Boston Pizza Royalty results disappointing May 15 2018

The Boston Pizza Royalty units results for Q1 are out this morning and are weak and disappointing although not devastatingly so.

In this particular case GAAP net income means little and the value of the units is driven by growth (or decline) in same-store franchise (royalty-eligible) sales per store which is BY FAR the main driver of growth (or decline) in the all-important distributable cash per unit.

“On a Franchise Sales basis, SSSG was negative 0.8% for the Period compared with negative 0.3% for the first quarter of 2017. The SSSG for the Period was attributable to menu re‑pricing, offset by weak general economic conditions in regions directly connected to the Canadian oil and gas industry and the adverse impact of the Saskatchewan 6% provincial sales tax on restaurant purchased food. ”

“The decrease in Distributable Cash per Unit of $0.007 or 2.2% was primarily attributable to the British Columbia provincial government increasing the general corporate income tax rate by 1% effective January 1, 2018, which increased the Fund’s SIFT tax rate by 1% to 27% for the Period. ”
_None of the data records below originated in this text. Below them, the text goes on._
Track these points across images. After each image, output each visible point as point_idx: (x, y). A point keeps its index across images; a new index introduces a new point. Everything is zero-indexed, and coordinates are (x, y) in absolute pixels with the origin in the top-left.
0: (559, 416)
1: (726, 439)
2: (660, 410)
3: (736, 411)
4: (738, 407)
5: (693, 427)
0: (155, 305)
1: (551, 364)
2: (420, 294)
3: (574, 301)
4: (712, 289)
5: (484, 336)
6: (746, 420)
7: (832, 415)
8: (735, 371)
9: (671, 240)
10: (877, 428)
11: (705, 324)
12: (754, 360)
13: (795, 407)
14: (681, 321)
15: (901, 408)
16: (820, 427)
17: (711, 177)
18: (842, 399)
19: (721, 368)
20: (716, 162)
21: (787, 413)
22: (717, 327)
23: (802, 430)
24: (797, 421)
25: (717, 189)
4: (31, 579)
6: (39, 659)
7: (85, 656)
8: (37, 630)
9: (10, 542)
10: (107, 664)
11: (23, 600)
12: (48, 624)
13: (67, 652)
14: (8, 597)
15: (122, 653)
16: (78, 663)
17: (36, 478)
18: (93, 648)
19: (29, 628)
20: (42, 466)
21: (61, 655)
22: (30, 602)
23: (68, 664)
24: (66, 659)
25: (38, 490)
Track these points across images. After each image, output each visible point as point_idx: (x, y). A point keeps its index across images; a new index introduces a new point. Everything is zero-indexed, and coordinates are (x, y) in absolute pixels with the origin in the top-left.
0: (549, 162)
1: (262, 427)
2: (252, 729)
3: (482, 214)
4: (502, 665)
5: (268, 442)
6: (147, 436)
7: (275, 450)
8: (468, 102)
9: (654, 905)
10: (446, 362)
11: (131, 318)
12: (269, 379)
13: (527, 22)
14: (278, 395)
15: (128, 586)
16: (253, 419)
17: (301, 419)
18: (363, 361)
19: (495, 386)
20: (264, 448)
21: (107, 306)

“The Fund’s Payout Ratio for the Period was 113.1% compared to 110.6% in the same period in 2017.  … The Fund’s Payout Ratio is likely to be higher in the first and fourth quarters each year compared to the second and third quarters each year since Boston Pizza restaurants generally experience higher Franchise Sales during the summer months when restaurants open their patios and benefit from increased tourist traffic.  Higher Franchise Sales generally result in increases in Distributable Cash. On a trailing 12-month basis, the Fund’s Payout Ratio was 100.7% as at March 31, 2018. “


Overall, this is certainly weak and disappointing as same-store royalty eligible sales were down 0.8% and then distributable cash per unit was down even more at 2.2% due to the income tax increase.

The weaker sales per store come despite menu price increases (the percent annoyngly undisclosed).

The result is blamed on the weaker energy-recession affected areas and there was no sign of immediate improvement.

Perhaps that will improve this summer as oil prices have improved…

But at some point the fear is that Boston Pizza has become a bit less popular as a brand and /or has reached saturation whereby new restaurants cannabalise existing ones and cause lower same store sales. New units (shares) are issued for new restaurants and basically do not increase distributable cash per unit (other than by a very very tiny amount and then only if there is no cannablization).

Nevertheless the units pay an attractive 6.9% and they will likely do their best to maintain the distribution and if there is a cut it should be relatively minor since same-strore royalty elegible sales and distributable cash flow is only down quite modestly.

The market reaction will depend to what extent the analysts anticipated the weak result and to what extent they believe things can improve going forward.